The most difficult companies to execute an R&D study for are those that are in traditionally non-technical industries. This is especially true for the field of digital marketing which has always been perceived as an artistic and business-focused venture and not full of the technical challenges and work based on computer science. However, the landscape of this industry has changed significantly from even five years ago.
These days, a digital marketing agency does almost as much development as any software development house because of the highly dynamic nature of the industry. More and more, clients are demanding better metrics, better performance, and more bang for their advertising dollars. Specifically, there are numerous firms in this industry that focus on building tools that allow their clients to create intelligent marketing strategy that employs real science and real world numbers as opposed to nebulous claims about increasing market share.

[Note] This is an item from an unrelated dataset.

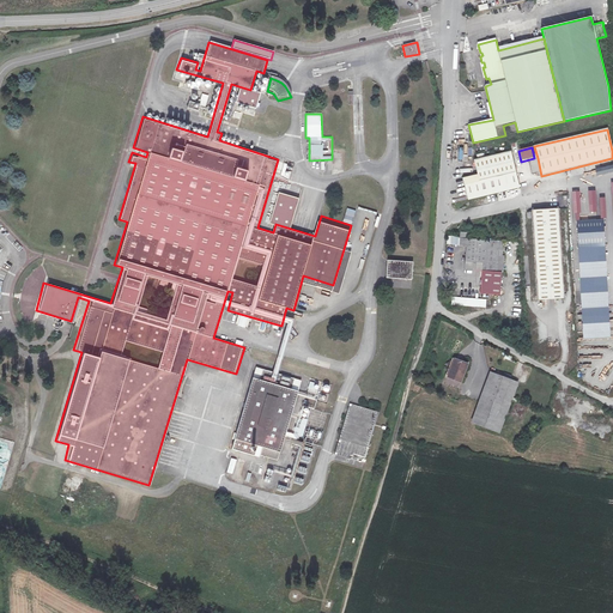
[(520,188),(510,152),(474,161),(477,175),(463,178),(468,200),(520,188)]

These days, digital marketing firms employ an agile software development process. Unlike traditional waterfall development where development of the entire product is done step-by-step, each step being defined during the early conceptual development, agile development focuses on small development goals executed on truncated schedules in easy-to-manage chunks, also known as sprints. This agile development process allows companies to create software at a fast pace, with clear direction, but still be flexible enough to respond to feedback, internal changes and changes driven by external factors. The end result of this highly adaptive approach is that the team is able to focus their development effectively, reduce the time to market and greatly improve the final product.

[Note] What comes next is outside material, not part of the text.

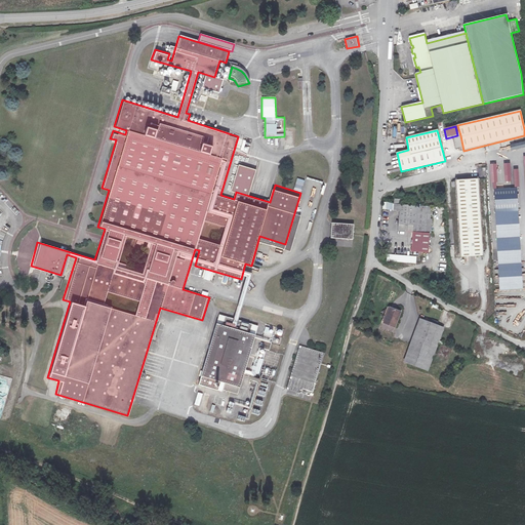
[(248,154),(250,145),(246,144),(246,140),(239,138),(236,151),(248,154)]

For digital marketing firms, especially those that perform business intelligence analytics have a unique approach that allows them to provide statistics in real time to offer visibility to their client base. This requires not only front end development, but a robust infrastructure that supports real time analysis of data from numerous sources. Often, this means integrating application programming interfaces (APIs) to create direct connections with search engines like Google and Yahoo to give real time metrics on specific campaigns and targeted advertisements. In the case of some, this data is used to dynamically adjust the marketing campaigns to maximize reach and conversion.
A digital firm located in Southern California, evaluated their activities to determine if there was value in conducting an R&D tax credit study based on the work outlined above. From the start, there was a push toward eliminating any non-qualifying activities such as graphic design and copy writing. However, upon examining their workforce, the firm realized that many of their employees were conducting qualifying activities like programming new features, new external data connections and developing algorithms that allowed for real-time analytics and dynamic modification of content.
Ultimately, the firm was able to qualify roughly 40% of their entire payroll as qualifying for the tax credit. This included support staff had a small impact on the overall development in addition to data scientists, developers and engineers that made up the bulk of the core R&D group. With roughly $2.5MM in qualifying research expenses identified, the firm was able to generate over $200,000 in R&D credits on their 2015 Federal and California state returns.